In 1986 Jon was convicted (almost entirely on the strength of his own confession) of stabbing Kelley Farquhar and Mitzi Johnson-Nalley to death. He also admitted stabbing Ron Ross, Nalley’s boyfriend, who lost an eye in the attack. Jon never took the stand during his trial. He sat impassively as the guilty verdict was read and, according to newspaper accounts, only flinched slightly when District Judge Bob Jones sentenced him to death.
When Jon arrived at Ellis he quickly alienated all of the guards and most of the inmates. He once broke away from guards while returning to his cell from the exercise yard and climbed the exposed pipes and bars in the cell block, kicking down television sets suspended outside on the bottom tier. On another occasion he cut himself with a razor blade, knowing that the guards would have to open his cell to prevent him from bleeding to death. He just wanted to hit one officer before he passed out.
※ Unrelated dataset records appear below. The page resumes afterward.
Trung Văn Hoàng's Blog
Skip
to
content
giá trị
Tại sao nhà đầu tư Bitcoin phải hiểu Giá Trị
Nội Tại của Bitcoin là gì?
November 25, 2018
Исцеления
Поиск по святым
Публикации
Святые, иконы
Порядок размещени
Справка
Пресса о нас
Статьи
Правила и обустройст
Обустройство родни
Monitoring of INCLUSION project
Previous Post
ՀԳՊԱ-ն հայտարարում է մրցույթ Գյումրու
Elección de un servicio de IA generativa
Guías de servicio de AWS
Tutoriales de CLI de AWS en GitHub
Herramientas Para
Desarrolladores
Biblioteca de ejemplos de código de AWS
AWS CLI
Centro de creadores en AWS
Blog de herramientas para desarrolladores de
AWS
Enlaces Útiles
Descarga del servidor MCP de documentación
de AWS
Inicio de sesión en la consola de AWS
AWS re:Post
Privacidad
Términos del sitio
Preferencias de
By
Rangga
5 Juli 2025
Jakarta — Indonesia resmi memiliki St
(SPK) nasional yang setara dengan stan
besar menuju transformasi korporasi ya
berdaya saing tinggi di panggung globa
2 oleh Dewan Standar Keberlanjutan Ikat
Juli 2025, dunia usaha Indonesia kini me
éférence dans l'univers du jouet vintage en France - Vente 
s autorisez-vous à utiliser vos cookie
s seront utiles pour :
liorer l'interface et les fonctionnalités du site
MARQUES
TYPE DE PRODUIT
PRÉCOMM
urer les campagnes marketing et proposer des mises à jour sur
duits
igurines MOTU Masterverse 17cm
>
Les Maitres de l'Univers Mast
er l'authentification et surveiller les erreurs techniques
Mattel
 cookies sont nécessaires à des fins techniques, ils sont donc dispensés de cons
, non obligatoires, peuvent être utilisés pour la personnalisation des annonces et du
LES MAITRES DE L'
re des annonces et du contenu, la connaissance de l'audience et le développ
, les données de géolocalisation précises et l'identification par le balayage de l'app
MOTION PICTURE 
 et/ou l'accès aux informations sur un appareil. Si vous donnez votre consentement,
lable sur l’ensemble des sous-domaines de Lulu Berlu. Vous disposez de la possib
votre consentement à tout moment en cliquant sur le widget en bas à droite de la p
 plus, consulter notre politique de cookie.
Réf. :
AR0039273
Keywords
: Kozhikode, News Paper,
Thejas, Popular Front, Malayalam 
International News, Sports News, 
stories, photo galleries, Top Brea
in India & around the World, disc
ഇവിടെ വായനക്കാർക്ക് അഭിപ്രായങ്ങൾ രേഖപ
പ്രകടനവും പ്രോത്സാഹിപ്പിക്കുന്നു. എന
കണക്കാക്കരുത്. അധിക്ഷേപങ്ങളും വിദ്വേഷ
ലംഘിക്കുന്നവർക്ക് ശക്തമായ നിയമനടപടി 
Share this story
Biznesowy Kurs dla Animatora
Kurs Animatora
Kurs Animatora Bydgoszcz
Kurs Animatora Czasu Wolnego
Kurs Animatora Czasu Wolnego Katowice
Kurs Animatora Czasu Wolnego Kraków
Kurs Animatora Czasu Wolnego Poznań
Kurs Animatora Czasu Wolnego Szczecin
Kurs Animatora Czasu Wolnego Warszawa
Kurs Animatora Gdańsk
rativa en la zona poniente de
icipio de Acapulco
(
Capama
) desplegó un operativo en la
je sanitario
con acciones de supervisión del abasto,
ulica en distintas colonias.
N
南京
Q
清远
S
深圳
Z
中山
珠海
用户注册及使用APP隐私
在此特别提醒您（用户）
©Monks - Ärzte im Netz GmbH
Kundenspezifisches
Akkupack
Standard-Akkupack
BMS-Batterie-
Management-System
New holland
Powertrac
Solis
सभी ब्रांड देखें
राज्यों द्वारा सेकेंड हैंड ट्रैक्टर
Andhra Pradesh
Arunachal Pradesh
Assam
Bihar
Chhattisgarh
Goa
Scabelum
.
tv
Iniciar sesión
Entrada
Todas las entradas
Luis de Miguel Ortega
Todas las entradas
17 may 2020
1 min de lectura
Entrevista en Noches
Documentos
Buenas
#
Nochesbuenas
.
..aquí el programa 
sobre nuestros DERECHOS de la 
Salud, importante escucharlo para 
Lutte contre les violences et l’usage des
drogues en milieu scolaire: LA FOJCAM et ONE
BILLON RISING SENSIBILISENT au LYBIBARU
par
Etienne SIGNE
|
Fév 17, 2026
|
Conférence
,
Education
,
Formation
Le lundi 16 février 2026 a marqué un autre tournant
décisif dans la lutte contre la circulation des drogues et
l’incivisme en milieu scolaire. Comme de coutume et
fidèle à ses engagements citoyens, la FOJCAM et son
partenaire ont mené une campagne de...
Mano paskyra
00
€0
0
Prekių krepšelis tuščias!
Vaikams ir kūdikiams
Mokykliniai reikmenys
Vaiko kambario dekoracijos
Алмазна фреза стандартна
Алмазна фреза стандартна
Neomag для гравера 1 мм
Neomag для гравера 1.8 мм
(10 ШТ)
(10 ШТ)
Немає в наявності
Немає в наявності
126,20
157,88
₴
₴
But somehow, somewhere along the line, in what is arguably the most inhumane environment in the "civilized" world, Jonathan Nobles began to change. He became interested in Catholicism and began to attend Mass. He befriended the Catholic clergy who ministered in the prison system, including members of the Dominican Order of Preachers. He eventually became a lay member of the order and ministered to his fellow inmates, even standing as godfather at inmate Cliff Boggess’ baptism. He later helped officiate at the Mass that was celebrated the night before Boggess’ execution. I watched this transformation in the letters that I received.